* Exercise goal
Pick every line out of the entries below that holds the string "Ангел", and report them.

** Data for analysis follows **

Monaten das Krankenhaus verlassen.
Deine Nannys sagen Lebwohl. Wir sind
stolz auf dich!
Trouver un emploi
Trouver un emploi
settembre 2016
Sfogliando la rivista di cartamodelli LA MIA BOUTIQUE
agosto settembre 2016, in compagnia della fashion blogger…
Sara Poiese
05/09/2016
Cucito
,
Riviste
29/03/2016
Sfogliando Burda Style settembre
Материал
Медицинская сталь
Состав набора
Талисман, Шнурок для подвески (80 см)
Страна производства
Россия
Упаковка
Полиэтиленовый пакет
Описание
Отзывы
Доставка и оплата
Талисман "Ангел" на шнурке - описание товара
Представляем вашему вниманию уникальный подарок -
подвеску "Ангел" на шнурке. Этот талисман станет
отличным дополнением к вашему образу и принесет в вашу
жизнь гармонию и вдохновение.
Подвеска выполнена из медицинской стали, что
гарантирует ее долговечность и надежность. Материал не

** End of Data for analysis **
** Data for analysis follows **

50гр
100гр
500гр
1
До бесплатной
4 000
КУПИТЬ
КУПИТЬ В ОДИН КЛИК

** End of Data for analysis **

* Your solution
Талисман "Ангел" на шнурке - описание товара
подвеску "Ангел" на шнурке. Этот талисман станет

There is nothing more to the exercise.